> [Skeletal landmark data]:

"""

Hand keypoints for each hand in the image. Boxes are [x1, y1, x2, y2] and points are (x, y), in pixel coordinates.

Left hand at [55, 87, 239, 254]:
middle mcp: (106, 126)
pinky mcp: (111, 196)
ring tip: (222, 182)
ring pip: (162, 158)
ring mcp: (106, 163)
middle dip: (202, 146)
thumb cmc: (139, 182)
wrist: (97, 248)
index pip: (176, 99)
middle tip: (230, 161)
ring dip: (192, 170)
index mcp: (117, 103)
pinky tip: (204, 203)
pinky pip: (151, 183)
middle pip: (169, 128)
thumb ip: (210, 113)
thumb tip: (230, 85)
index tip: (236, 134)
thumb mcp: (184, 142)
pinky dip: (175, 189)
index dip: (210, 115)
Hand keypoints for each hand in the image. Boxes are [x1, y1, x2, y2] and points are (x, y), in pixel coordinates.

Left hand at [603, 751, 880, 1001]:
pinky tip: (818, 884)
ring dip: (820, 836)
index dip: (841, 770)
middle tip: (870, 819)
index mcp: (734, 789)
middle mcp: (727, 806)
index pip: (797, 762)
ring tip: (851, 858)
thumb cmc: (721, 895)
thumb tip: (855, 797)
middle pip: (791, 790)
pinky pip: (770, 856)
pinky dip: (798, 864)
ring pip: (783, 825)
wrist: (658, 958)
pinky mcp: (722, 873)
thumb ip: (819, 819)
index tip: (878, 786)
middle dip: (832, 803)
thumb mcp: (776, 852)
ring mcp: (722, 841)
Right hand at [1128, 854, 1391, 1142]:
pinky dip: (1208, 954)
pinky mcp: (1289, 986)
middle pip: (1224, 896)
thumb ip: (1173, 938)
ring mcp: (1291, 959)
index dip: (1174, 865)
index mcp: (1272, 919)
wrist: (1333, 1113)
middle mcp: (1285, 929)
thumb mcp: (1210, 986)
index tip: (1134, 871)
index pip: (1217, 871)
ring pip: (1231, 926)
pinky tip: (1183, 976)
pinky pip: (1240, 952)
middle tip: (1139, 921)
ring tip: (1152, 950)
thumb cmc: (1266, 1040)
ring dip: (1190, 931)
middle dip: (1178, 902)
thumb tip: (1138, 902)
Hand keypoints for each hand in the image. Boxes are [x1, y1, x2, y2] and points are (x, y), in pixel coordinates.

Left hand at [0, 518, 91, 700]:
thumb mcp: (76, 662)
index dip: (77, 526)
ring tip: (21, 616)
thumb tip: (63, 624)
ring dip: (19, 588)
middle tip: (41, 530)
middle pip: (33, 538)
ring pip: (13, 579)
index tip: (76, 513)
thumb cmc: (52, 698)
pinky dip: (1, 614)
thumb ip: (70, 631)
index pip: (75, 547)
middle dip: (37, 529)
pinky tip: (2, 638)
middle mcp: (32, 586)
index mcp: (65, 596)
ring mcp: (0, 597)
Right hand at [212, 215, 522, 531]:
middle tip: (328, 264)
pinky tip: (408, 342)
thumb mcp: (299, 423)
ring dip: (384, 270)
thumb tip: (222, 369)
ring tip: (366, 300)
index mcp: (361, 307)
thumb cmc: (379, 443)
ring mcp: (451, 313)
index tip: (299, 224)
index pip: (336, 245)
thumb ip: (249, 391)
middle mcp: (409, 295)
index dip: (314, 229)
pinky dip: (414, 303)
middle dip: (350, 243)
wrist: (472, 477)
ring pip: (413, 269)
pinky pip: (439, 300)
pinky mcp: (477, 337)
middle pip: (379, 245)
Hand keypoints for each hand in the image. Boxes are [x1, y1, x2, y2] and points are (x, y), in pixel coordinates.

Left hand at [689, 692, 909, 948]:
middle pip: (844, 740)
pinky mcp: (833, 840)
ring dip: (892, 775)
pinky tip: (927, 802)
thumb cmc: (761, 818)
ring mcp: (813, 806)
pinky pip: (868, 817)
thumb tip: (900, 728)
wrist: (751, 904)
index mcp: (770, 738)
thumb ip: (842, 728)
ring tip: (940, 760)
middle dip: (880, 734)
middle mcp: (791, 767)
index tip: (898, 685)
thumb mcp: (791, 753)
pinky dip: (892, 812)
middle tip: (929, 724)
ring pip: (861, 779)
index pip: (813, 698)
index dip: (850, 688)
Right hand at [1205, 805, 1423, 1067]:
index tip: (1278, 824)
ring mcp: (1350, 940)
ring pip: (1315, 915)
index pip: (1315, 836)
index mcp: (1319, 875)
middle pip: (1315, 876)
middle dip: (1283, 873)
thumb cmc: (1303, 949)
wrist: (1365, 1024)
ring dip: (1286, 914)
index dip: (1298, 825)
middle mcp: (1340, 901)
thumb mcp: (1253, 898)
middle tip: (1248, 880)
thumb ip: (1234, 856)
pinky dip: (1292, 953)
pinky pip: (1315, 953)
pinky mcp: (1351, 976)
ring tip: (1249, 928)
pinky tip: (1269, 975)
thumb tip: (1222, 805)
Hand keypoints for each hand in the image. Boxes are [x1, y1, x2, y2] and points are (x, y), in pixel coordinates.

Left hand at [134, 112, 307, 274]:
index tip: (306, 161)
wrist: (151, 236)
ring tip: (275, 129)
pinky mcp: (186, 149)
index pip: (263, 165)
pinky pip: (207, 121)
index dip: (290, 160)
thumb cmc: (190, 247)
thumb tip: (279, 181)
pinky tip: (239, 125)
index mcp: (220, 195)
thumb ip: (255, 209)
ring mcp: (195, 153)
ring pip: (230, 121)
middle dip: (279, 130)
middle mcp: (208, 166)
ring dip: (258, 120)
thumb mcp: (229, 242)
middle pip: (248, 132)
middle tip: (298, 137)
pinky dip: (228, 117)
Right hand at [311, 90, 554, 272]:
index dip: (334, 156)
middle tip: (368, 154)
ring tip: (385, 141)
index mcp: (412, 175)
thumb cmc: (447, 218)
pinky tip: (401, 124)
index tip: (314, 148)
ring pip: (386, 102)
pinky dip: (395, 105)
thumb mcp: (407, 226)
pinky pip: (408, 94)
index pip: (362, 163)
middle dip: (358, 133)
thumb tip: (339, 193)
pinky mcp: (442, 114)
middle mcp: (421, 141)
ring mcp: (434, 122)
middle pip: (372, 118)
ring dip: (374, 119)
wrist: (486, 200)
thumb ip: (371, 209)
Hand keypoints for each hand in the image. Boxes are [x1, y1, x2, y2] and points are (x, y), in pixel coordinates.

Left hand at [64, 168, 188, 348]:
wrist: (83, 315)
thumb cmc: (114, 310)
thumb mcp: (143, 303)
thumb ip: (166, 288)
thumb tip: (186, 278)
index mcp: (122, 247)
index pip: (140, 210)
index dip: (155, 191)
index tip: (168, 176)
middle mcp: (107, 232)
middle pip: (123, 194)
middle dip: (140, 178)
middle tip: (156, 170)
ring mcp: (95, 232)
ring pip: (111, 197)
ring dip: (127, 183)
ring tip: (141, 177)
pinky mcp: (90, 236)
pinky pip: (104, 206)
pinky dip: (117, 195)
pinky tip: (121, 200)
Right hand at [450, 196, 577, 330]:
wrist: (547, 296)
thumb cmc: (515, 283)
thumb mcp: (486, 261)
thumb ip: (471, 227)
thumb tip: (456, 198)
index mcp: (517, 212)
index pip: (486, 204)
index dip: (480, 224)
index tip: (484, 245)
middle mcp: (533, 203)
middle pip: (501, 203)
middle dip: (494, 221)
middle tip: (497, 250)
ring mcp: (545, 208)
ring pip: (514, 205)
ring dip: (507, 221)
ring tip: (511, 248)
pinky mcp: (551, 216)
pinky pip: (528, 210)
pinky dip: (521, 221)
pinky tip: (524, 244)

"""

> [What you should do]:
The answer should be all the entries, restated with no word changed.

> [Result of this exercise]:
Hand keypoints for each hand in the image. Boxes are [x1, y1, x2, y2] and points are (x, y), in pixel coordinates.

Left hand at [55, 87, 239, 254]:
middle mcp: (106, 126)
pinky mcp: (111, 196)
ring tip: (222, 182)
ring pip: (162, 158)
ring mcp: (106, 163)
middle dip: (202, 146)
thumb cmc: (139, 182)
wrist: (97, 248)
index pip: (176, 99)
middle tip: (230, 161)
ring dip: (192, 170)
index mcp: (117, 103)
pinky tip: (204, 203)
pinky pip: (151, 183)
middle pip: (169, 128)
thumb ip: (210, 113)
thumb tip: (230, 85)
index tip: (236, 134)
thumb mcp: (184, 142)
pinky dip: (175, 189)
index dip: (210, 115)
Hand keypoints for each hand in the image. Boxes are [x1, y1, x2, y2] and points are (x, y), in pixel coordinates.

Left hand at [603, 751, 880, 1001]:
pinky tip: (818, 884)
ring dip: (820, 836)
index dip: (841, 770)
middle tip: (870, 819)
index mcp: (734, 789)
middle mcp: (727, 806)
index pip: (797, 762)
ring tip: (851, 858)
thumb cmc: (721, 895)
thumb tip: (855, 797)
middle pip: (791, 790)
pinky pip: (770, 856)
pinky dip: (798, 864)
ring pip: (783, 825)
wrist: (658, 958)
pinky mcp: (722, 873)
thumb ip: (819, 819)
index tip: (878, 786)
middle dip: (832, 803)
thumb mcp: (776, 852)
ring mcp: (722, 841)
Right hand at [1128, 854, 1391, 1142]:
pinky dip: (1208, 954)
pinky mcp: (1289, 986)
middle pip: (1224, 896)
thumb ip: (1173, 938)
ring mcp: (1291, 959)
index dip: (1174, 865)
index mcp: (1272, 919)
wrist: (1333, 1113)
middle mcp: (1285, 929)
thumb mcp: (1210, 986)
index tip: (1134, 871)
index pip: (1217, 871)
ring pip: (1231, 926)
pinky tip: (1183, 976)
pinky pip: (1240, 952)
middle tip: (1139, 921)
ring tip: (1152, 950)
thumb cmc: (1266, 1040)
ring dip: (1190, 931)
middle dip: (1178, 902)
thumb tip: (1138, 902)
Hand keypoints for each hand in the image. Boxes are [x1, y1, x2, y2] and points are (x, y), in pixel coordinates.

Left hand at [0, 518, 91, 700]:
thumb mcp: (76, 662)
index dip: (77, 526)
ring tip: (21, 616)
thumb tip: (63, 624)
ring dip: (19, 588)
middle tip: (41, 530)
middle pip: (33, 538)
ring pip: (13, 579)
index tip: (76, 513)
thumb cmc: (52, 698)
pinky dip: (1, 614)
thumb ip: (70, 631)
index pip: (75, 547)
middle dip: (37, 529)
pinky tip: (2, 638)
middle mcp: (32, 586)
index mcp: (65, 596)
ring mcp: (0, 597)
Right hand at [212, 215, 522, 531]:
middle tip: (328, 264)
pinky tip: (408, 342)
thumb mcp: (299, 423)
ring dip: (384, 270)
thumb tip: (222, 369)
ring tip: (366, 300)
index mcp: (361, 307)
thumb cmc: (379, 443)
ring mcp: (451, 313)
index tip: (299, 224)
index pip: (336, 245)
thumb ip: (249, 391)
middle mcp: (409, 295)
index dip: (314, 229)
pinky dip: (414, 303)
middle dip: (350, 243)
wrist: (472, 477)
ring pip: (413, 269)
pinky pip: (439, 300)
pinky mcp: (477, 337)
middle pip: (379, 245)
Hand keypoints for each hand in the image. Boxes are [x1, y1, x2, y2] and points are (x, y), in pixel coordinates.

Left hand at [689, 692, 909, 948]:
middle pip: (844, 740)
pinky mcp: (833, 840)
ring dip: (892, 775)
pinky tip: (927, 802)
thumb cmc: (761, 818)
ring mcp: (813, 806)
pinky pip: (868, 817)
thumb tip: (900, 728)
wrist: (751, 904)
index mcp: (770, 738)
thumb ip: (842, 728)
ring tip: (940, 760)
middle dip: (880, 734)
middle mcp: (791, 767)
index tip: (898, 685)
thumb mcp: (791, 753)
pinky dip: (892, 812)
middle tip: (929, 724)
ring pip: (861, 779)
index pip: (813, 698)
index dip: (850, 688)
Right hand at [1205, 805, 1423, 1067]:
index tip: (1278, 824)
ring mcp: (1350, 940)
ring pip: (1315, 915)
index pip: (1315, 836)
index mcp: (1319, 875)
middle pip: (1315, 876)
middle dip: (1283, 873)
thumb cmc: (1303, 949)
wrist: (1365, 1024)
ring dip: (1286, 914)
index dip: (1298, 825)
middle mcp: (1340, 901)
thumb mcp: (1253, 898)
middle tip: (1248, 880)
thumb ip: (1234, 856)
pinky dip: (1292, 953)
pinky pip: (1315, 953)
pinky mcp: (1351, 976)
ring tip: (1249, 928)
pinky tip: (1269, 975)
thumb tip: (1222, 805)
Hand keypoints for each hand in the image. Boxes are [x1, y1, x2, y2] and points are (x, y), in pixel coordinates.

Left hand at [134, 112, 307, 274]:
index tip: (306, 161)
wrist: (151, 236)
ring tip: (275, 129)
pinky mcp: (186, 149)
index pip: (263, 165)
pinky pip: (207, 121)
index dip: (290, 160)
thumb cmc: (190, 247)
thumb tip: (279, 181)
pinky tip: (239, 125)
index mcp: (220, 195)
thumb ip: (255, 209)
ring mcp: (195, 153)
ring pip: (230, 121)
middle dip: (279, 130)
middle mcp: (208, 166)
ring dip: (258, 120)
thumb mcp: (229, 242)
middle pip: (248, 132)
middle tip: (298, 137)
pinky dip: (228, 117)
Right hand at [311, 90, 554, 272]:
index dip: (334, 156)
middle tip: (368, 154)
ring tip: (385, 141)
index mcp: (412, 175)
thumb cmc: (447, 218)
pinky tip: (401, 124)
index tip: (314, 148)
ring pip: (386, 102)
pinky dip: (395, 105)
thumb mcp: (407, 226)
pinky pip: (408, 94)
index pip: (362, 163)
middle dip: (358, 133)
thumb tip: (339, 193)
pinky mcp: (442, 114)
middle mcp: (421, 141)
ring mcp: (434, 122)
middle pip: (372, 118)
ring dip: (374, 119)
wrist: (486, 200)
thumb ip: (371, 209)
Hand keypoints for each hand in the image. Boxes are [x1, y1, x2, y2] and points are (x, y), in pixel coordinates.

Left hand at [64, 168, 188, 348]:
wrist: (83, 315)
thumb cmc: (114, 310)
thumb mcp: (143, 303)
thumb ip: (166, 288)
thumb tip: (186, 278)
index mcp: (122, 247)
index pip: (140, 210)
index dip: (155, 191)
index tip: (168, 176)
middle mcp: (107, 232)
middle pip: (123, 194)
middle dip: (140, 178)
middle tip: (156, 170)
ring mcp: (95, 232)
ring pip: (111, 197)
ring dip: (127, 183)
ring tip: (141, 177)
pinky mcp: (90, 236)
pinky pip: (104, 206)
pinky dip: (117, 195)
pinky tip: (121, 200)
Right hand at [450, 196, 577, 330]:
wrist: (547, 296)
thumb cmc: (515, 283)
thumb mcp: (486, 261)
thumb ip: (471, 227)
thumb tip: (456, 198)
index mcp: (517, 212)
index pip: (486, 204)
index dip: (480, 224)
index tip: (484, 245)
middle mcp: (533, 203)
middle pip: (501, 203)
middle dip: (494, 221)
middle tip: (497, 250)
ring mcp: (545, 208)
ring pip: (514, 205)
ring dip: (507, 221)
ring tip: (511, 248)
pinky mcp: (551, 216)
pinky pip: (528, 210)
pinky dip: (521, 221)
pinky tip: (524, 244)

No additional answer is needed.